In 2014, USDA launched a program called the New Poultry Inspection Service (NPIS), which reduced the number of inspectors per line from four to one, while instituting a more frequent spot-checking system. Officials touted NPIS as a win-win: One that lowered demand for its limited pool of inspectors, while maintaining the rigor of their oversight. At the time, it considered but ultimately rejected allowing NPIS facilities to also operate at the higher, 175 birds per minute speed.

Then, in 2018, USDA reversed course: It announced that facilities participating in NPIS would, in fact, be permitted to run at the 175 birds per minute rate, provided they regularly test and share pathogen data with the agency. The agency argued that this would incentivize slaughterhouses to share information crucial to public health. Processors, such as Foster Farms, that demonstrate to USDA that they meet all criteria can now receive a line speed waiver which permits them to run faster and put out more products.

Workers fear that higher speeds raise their risk of being injured on the job.

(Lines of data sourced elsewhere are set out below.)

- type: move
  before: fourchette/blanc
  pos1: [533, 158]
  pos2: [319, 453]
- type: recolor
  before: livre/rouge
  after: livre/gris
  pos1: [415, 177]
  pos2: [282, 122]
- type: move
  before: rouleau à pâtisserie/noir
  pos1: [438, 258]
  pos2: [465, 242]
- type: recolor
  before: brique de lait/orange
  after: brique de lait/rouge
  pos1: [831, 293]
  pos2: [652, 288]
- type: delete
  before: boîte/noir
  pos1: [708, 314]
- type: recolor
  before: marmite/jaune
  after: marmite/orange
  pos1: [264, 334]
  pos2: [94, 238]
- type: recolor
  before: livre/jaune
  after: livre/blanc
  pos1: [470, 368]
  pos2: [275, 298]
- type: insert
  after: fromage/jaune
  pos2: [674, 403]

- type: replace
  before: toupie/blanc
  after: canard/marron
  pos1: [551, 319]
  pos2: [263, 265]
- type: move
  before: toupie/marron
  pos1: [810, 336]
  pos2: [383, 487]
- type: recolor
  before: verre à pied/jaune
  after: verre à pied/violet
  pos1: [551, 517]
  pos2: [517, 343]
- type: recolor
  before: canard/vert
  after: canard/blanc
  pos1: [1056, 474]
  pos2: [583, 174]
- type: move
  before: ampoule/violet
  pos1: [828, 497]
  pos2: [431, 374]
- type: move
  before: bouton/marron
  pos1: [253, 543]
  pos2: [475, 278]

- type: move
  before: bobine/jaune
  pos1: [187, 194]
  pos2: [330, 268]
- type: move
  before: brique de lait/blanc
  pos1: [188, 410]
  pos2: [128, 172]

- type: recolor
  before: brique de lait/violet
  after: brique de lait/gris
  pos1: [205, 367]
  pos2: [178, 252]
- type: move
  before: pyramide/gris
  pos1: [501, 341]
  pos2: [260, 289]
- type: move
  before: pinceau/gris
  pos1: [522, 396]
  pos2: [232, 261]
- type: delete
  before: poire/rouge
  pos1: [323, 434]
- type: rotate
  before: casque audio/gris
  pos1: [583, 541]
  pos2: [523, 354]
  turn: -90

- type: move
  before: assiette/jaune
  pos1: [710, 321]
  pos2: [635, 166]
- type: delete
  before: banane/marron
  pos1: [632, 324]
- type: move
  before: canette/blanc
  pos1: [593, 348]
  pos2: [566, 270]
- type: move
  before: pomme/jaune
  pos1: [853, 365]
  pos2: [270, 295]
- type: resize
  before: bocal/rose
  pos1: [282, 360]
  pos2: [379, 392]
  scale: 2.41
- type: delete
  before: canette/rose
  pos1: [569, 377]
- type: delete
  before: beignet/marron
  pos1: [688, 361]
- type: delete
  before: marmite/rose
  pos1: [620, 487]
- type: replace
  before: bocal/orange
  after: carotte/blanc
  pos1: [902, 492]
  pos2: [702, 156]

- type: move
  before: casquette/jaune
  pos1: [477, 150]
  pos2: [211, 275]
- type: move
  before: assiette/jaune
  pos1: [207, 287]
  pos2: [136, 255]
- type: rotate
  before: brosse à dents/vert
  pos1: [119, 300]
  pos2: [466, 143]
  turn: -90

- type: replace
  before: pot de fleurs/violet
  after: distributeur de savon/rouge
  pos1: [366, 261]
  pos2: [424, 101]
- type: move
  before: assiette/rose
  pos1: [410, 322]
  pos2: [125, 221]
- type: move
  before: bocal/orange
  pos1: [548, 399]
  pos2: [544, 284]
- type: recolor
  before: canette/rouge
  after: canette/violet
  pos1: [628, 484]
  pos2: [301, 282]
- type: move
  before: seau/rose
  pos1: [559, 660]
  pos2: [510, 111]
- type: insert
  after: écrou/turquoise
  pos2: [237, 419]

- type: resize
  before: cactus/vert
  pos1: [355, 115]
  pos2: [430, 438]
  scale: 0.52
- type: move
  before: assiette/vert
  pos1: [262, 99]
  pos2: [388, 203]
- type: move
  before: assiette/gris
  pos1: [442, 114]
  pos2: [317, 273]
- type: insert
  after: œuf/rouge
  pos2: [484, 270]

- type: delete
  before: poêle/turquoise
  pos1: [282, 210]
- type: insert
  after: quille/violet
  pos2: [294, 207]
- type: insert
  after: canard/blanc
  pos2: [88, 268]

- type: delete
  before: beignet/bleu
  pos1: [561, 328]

“For the USDA to grant waivers one-by-one to allow them to engage in this hazardous practice is a risky mistake.”

“Faster line speeds in the poultry plants are dangerous for workers,” said a spokesperson for the United Food and Commercial Workers, a union that represents 250,000 workers in the food processing and meatpacking industry. “Line speeds in poultry plants can already move at an insanely fast 140 birds per minute …. For the USDA to grant waivers one-by-one to allow them to engage in this hazardous practice is a risky mistake.”

According to interviews conducted by the Government Accountability Office (GAO), a federal watchdog agency, poultry inspectors reported experiencing high rates of repetitive motion injuries due to fast line speeds. Meanwhile, slaughterhouse workers reported that employers were often reluctant to slow speeds down, even in the event of understaffing.

One environmental advocacy group is calling for USDA to revoke all line speed waivers. It’s also calling on the agency to increase transparency in the review process by soliciting public comment for future requests, believing that doing so would give inspectors and workers a chance to express their own labor and food safety concerns.

“We’re not confident that the agency is really looking out in the best interest of consumers, of the inspectors that they employ, and of the plant workers.”

“We’re not confident that the agency is really looking out in the best interest of consumers, of the inspectors that they employ, and of the plant workers,” said Tony Corbo, senior government affairs representative of Food & Water Watch.

Meanwhile, USDA defended its move, asserting that its practices “ensure that American families have safe and wholesome food on the table.” It also referred to the Covid-19 pandemic, pointing to FSIS’s role at the “forefront” of “ensuring the safety of the nation’s commercial supply of meat, poultry and processed egg products.”

Demand for meat has spiked in the past few weeks, as panicked shoppers have temporarily left some grocery shelves bare. In March, USDA also granted a line speed waiver to a Tyson beef processing plant in Holcomb, Kansas, and indicated that it will likely continue to issue more. Guess that’s one way to keep the meat flowing.